Personal details
- Born: Joseph Ford December 18, 1927 Asheville, North Carolina, U.S.
- Died: April 26, 1995 (aged 67)
- Alma mater: Georgia Tech (BS) Johns Hopkins University (Ph.D)

= Joseph Ford (physicist) =

Joseph Ford (18 December 1927 – 26 April 1995) was Regents' Professor of physics at Georgia Institute of Technology specializing in thermodynamics and chaos theory.

==Early life and education==
Born in Buncombe County, North Carolina, he was awarded a BS degree by the Georgia Institute of Technology in 1952 and a Ph.D in physics by Johns Hopkins University in 1956.

==Career==
Ford spent two years as a research physicist at Union Carbide Corporation in Niagara Falls, New York before joining the faculty at the University of Miami in 1958. He was then appointed an associate professor at the Georgia Institute of Technology in 1961, rising to become Regents' Professor of Physics there in 1978, a position he held until his death in 1995.
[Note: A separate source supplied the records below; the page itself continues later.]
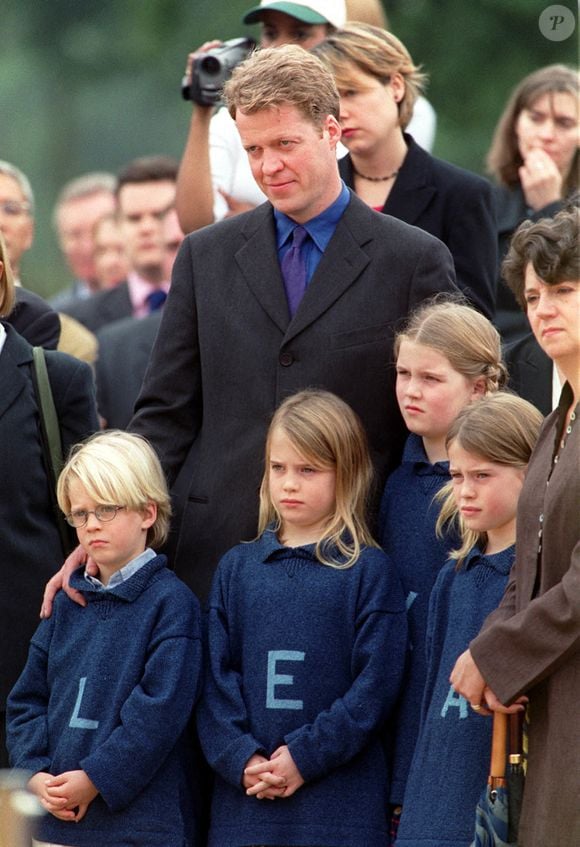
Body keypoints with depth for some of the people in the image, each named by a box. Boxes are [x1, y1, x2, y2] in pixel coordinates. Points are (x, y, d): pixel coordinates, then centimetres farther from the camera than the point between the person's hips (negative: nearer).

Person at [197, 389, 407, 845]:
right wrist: (239, 758, -8)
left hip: (339, 802, -3)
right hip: (244, 798, 3)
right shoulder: (237, 567, 12)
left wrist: (305, 756, -12)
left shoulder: (368, 570, 1)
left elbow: (375, 685, -6)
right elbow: (217, 675, 6)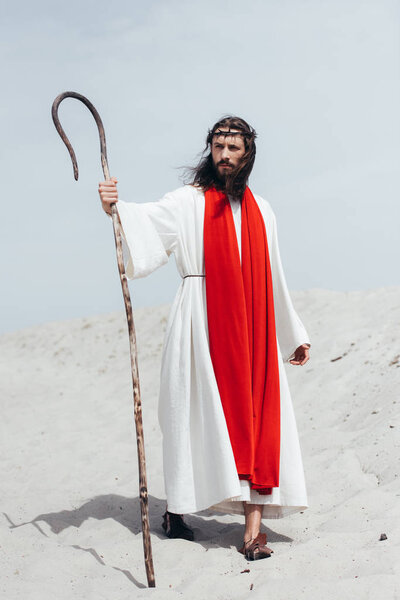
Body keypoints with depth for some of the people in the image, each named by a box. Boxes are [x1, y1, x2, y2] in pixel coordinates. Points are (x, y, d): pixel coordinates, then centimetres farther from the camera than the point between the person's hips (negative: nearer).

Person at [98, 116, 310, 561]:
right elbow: (151, 219, -17)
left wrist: (294, 336, 25)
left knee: (258, 416, -5)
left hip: (252, 327, 4)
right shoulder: (189, 201, 4)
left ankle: (253, 528, -4)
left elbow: (273, 280, 23)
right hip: (202, 321, -3)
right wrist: (116, 208, -38)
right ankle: (175, 508, 18)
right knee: (200, 415, -1)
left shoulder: (261, 212, 17)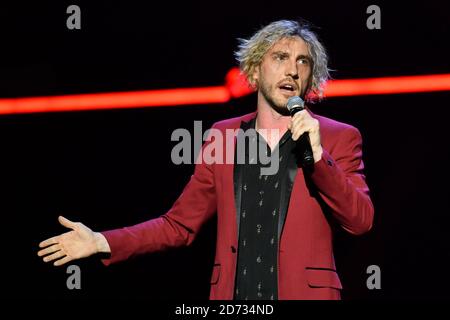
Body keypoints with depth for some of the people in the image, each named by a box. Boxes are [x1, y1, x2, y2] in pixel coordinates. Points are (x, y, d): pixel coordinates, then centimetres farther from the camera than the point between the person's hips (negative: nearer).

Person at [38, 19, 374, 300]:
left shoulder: (339, 138, 4)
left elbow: (360, 221, -6)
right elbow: (179, 225, 12)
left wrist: (317, 155, -16)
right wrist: (102, 242, 1)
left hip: (304, 291, -2)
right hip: (232, 292, 2)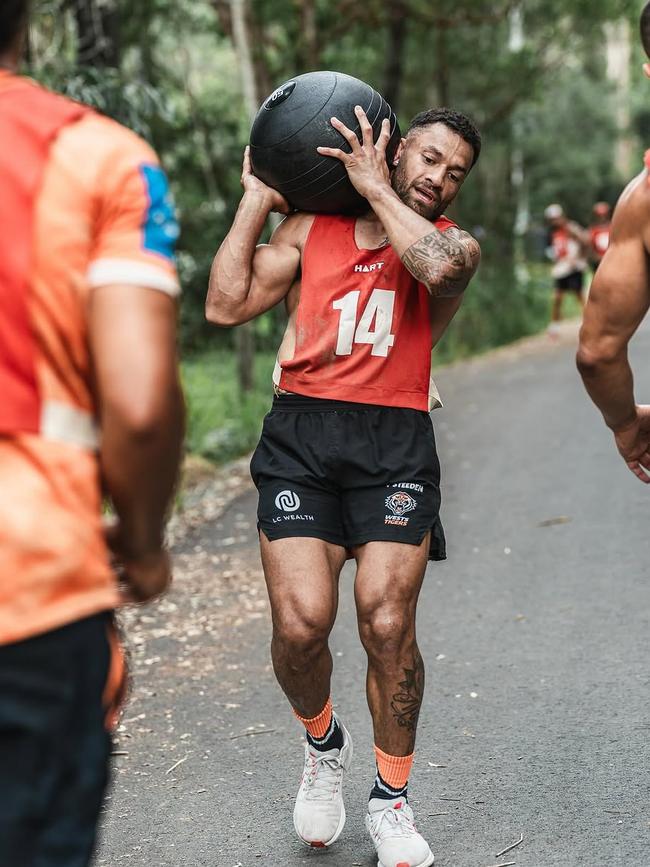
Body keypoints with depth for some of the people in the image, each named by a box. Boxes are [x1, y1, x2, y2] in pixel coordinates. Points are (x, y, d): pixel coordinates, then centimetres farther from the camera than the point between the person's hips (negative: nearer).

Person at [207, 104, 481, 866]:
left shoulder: (456, 243, 13)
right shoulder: (311, 227, 16)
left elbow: (438, 266, -14)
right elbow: (225, 305, 7)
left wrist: (375, 189, -3)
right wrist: (255, 201, 11)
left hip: (395, 440, 0)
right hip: (301, 434, 1)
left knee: (387, 624, -13)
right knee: (300, 623, -15)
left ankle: (390, 802, 11)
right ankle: (324, 743, 19)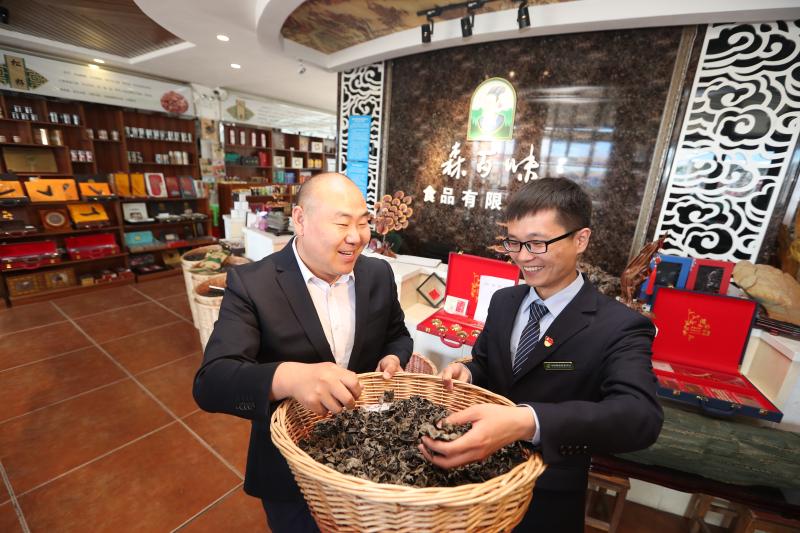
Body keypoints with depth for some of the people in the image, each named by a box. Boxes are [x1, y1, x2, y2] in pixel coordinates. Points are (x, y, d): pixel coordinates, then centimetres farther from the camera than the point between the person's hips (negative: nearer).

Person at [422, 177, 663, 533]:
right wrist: (466, 373, -20)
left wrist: (527, 422, -52)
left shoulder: (620, 328, -21)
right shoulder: (502, 302, -6)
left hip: (547, 503, -3)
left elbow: (641, 416, -36)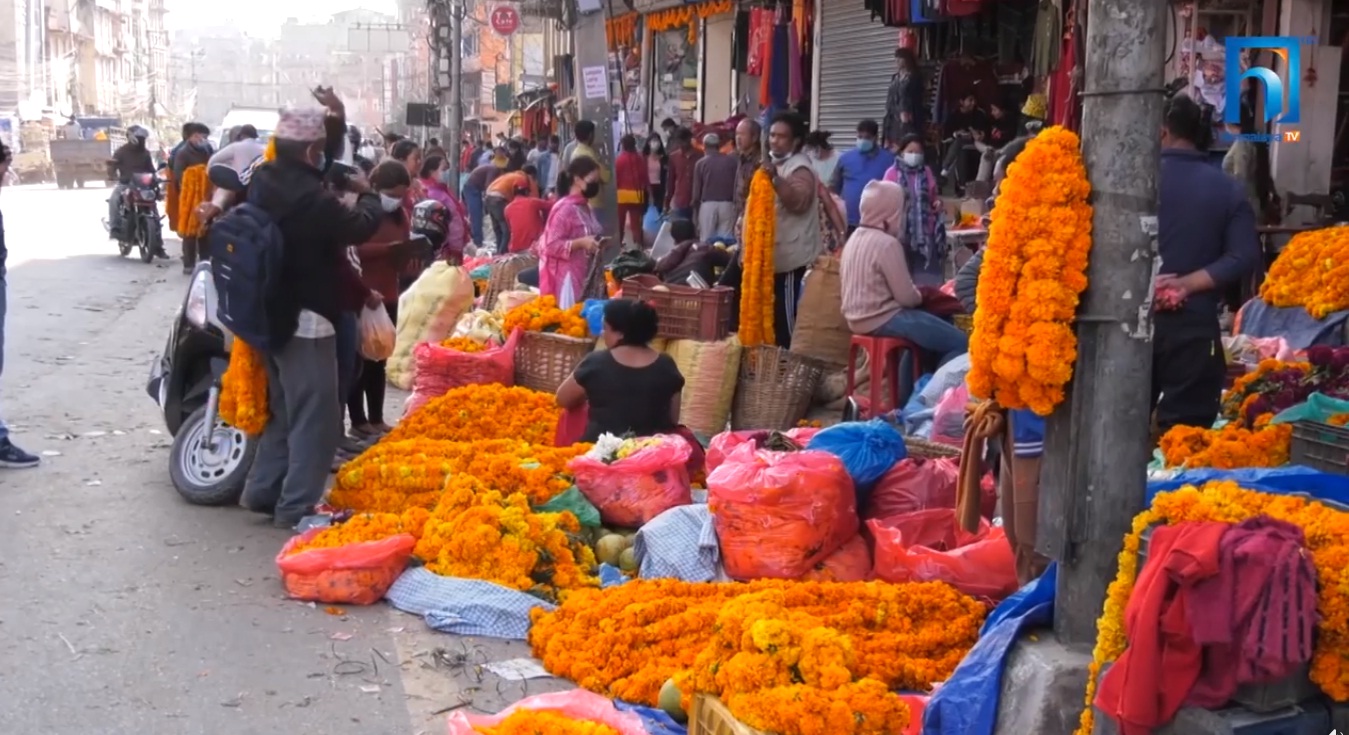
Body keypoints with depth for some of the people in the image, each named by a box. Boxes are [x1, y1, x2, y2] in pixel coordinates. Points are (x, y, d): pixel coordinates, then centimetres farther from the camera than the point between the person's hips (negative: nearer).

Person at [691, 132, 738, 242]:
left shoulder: (701, 163, 2)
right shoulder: (732, 161, 5)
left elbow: (696, 191, 2)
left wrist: (695, 211, 10)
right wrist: (736, 205, 8)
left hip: (707, 205, -1)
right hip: (727, 205, 1)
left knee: (706, 241, 3)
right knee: (726, 241, 2)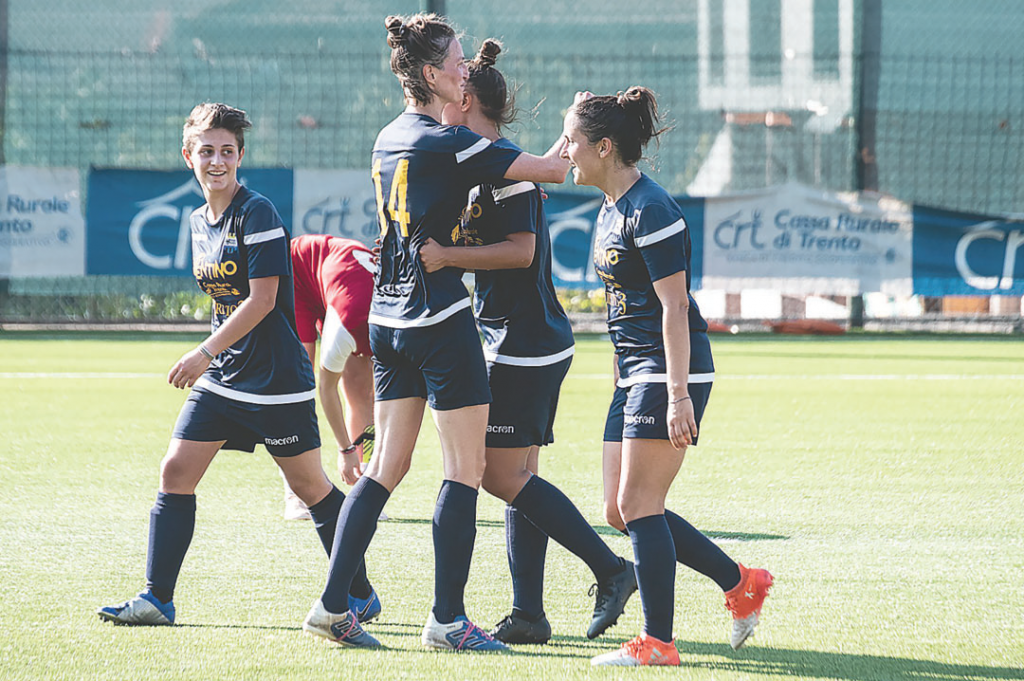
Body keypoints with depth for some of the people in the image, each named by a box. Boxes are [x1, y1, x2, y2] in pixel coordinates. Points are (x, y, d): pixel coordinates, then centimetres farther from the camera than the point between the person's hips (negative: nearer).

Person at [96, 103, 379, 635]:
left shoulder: (256, 214, -14)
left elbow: (261, 299, -19)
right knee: (175, 472, -2)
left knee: (308, 485, 2)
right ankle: (157, 599, 2)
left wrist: (206, 352, -20)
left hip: (276, 380, -7)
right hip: (220, 377, 7)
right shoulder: (200, 221, 11)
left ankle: (361, 595, 16)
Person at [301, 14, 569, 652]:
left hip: (389, 319, 8)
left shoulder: (389, 140, 11)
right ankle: (448, 618, -2)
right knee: (466, 468, -1)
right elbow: (552, 170, -13)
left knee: (386, 466, 12)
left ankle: (333, 604, 9)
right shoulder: (448, 144, -15)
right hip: (442, 321, -8)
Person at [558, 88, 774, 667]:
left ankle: (658, 643, -4)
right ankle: (742, 585, 18)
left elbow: (674, 304, -20)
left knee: (637, 504, -9)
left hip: (670, 372, -10)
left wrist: (679, 395, -24)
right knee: (621, 510, 8)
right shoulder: (613, 209, 15)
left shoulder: (650, 211, -16)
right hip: (634, 377, 10)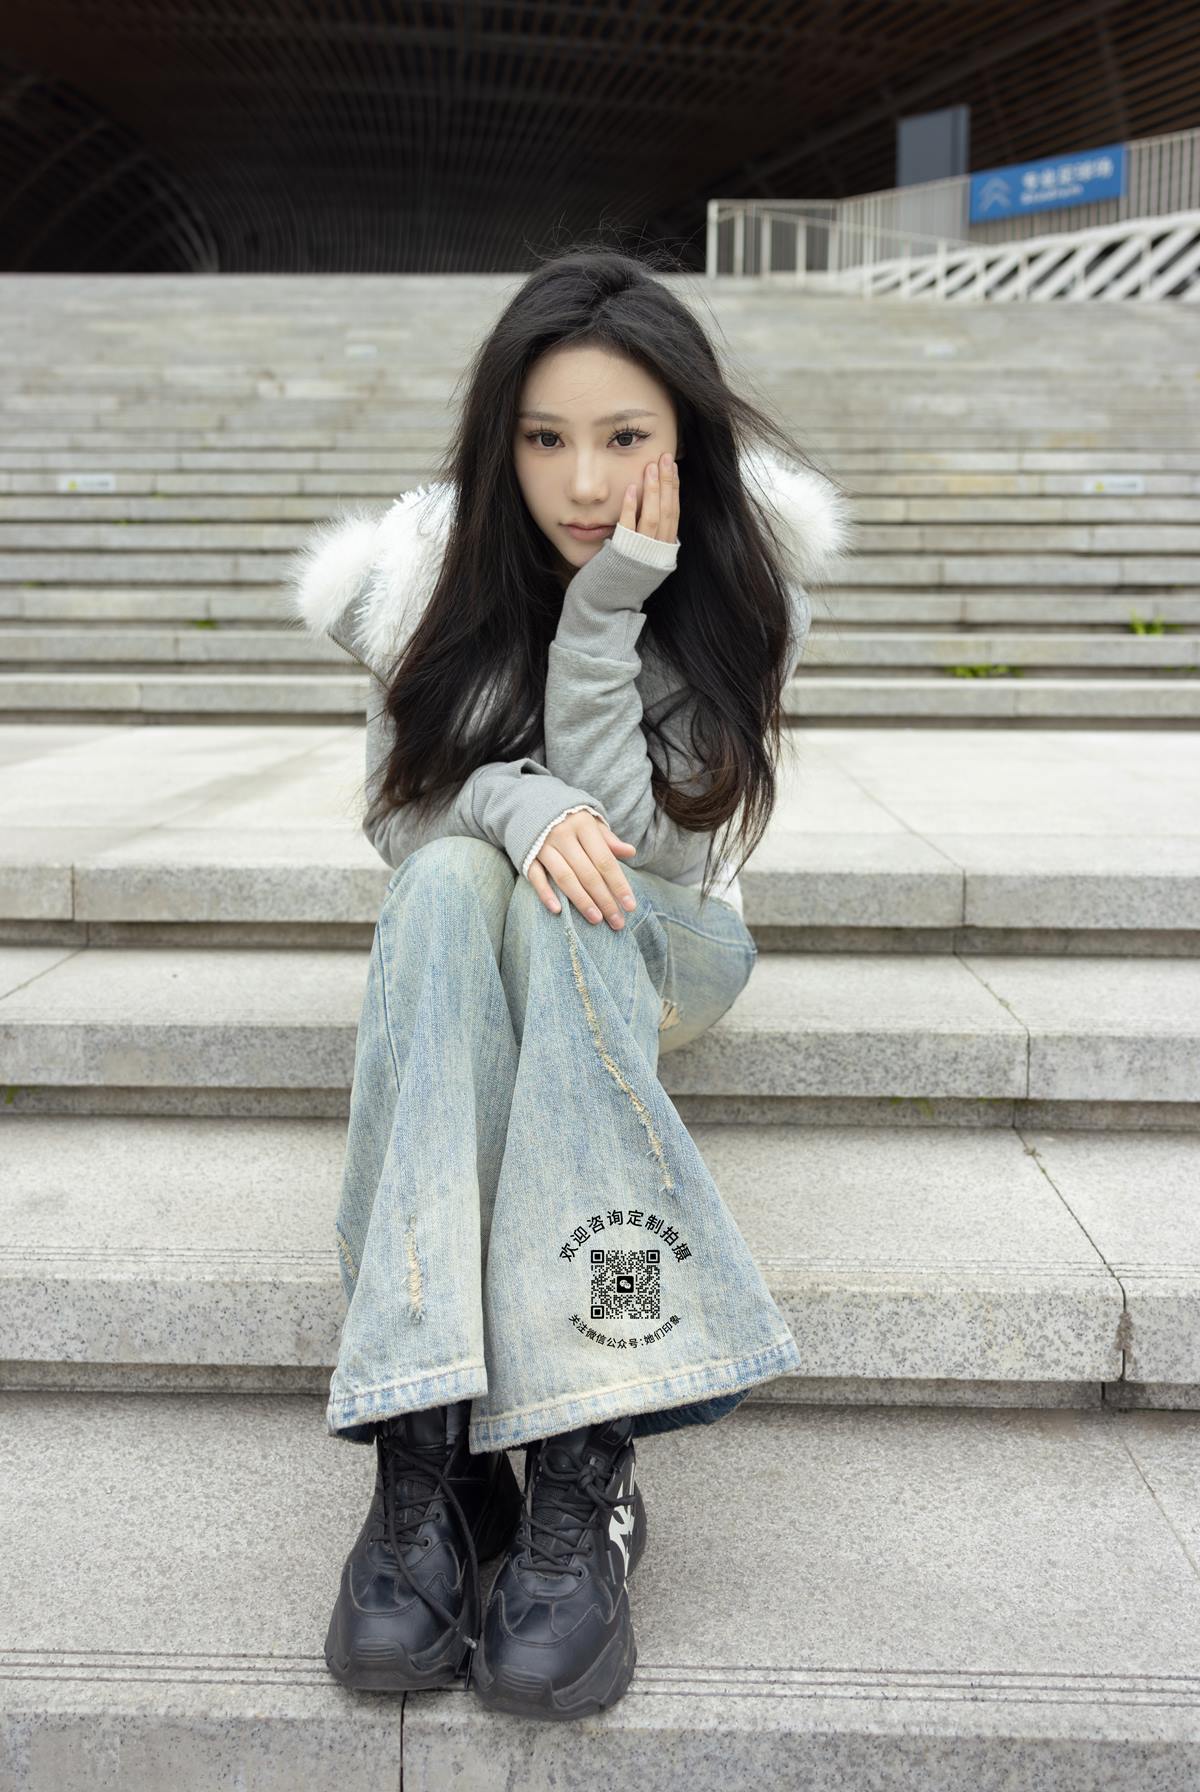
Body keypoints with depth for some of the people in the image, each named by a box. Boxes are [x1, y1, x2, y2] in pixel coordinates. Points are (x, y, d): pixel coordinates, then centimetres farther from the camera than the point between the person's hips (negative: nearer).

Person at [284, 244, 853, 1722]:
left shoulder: (743, 585, -11)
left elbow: (624, 838, -17)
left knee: (558, 913, -37)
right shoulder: (428, 570, -8)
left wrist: (601, 611, -27)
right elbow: (402, 813, -5)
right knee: (461, 877, -35)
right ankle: (425, 1452, -41)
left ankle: (583, 1464, -40)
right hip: (457, 936, 1)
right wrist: (513, 802, -27)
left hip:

He was elected a Fellow of the American Physical Society in 1989 "for pioneering contributions in classical and quantal chaos, and for fundamental and significant contributions to theory of statistical mechanics, ergodicity, and stochasticity, and chaos"

== Joseph Ford Commemorative Lectures ==
In 1995, the Georgia Institute of Technology School of Physics established the Joseph Ford Commemorative Lecture in honor of Ford's Memory.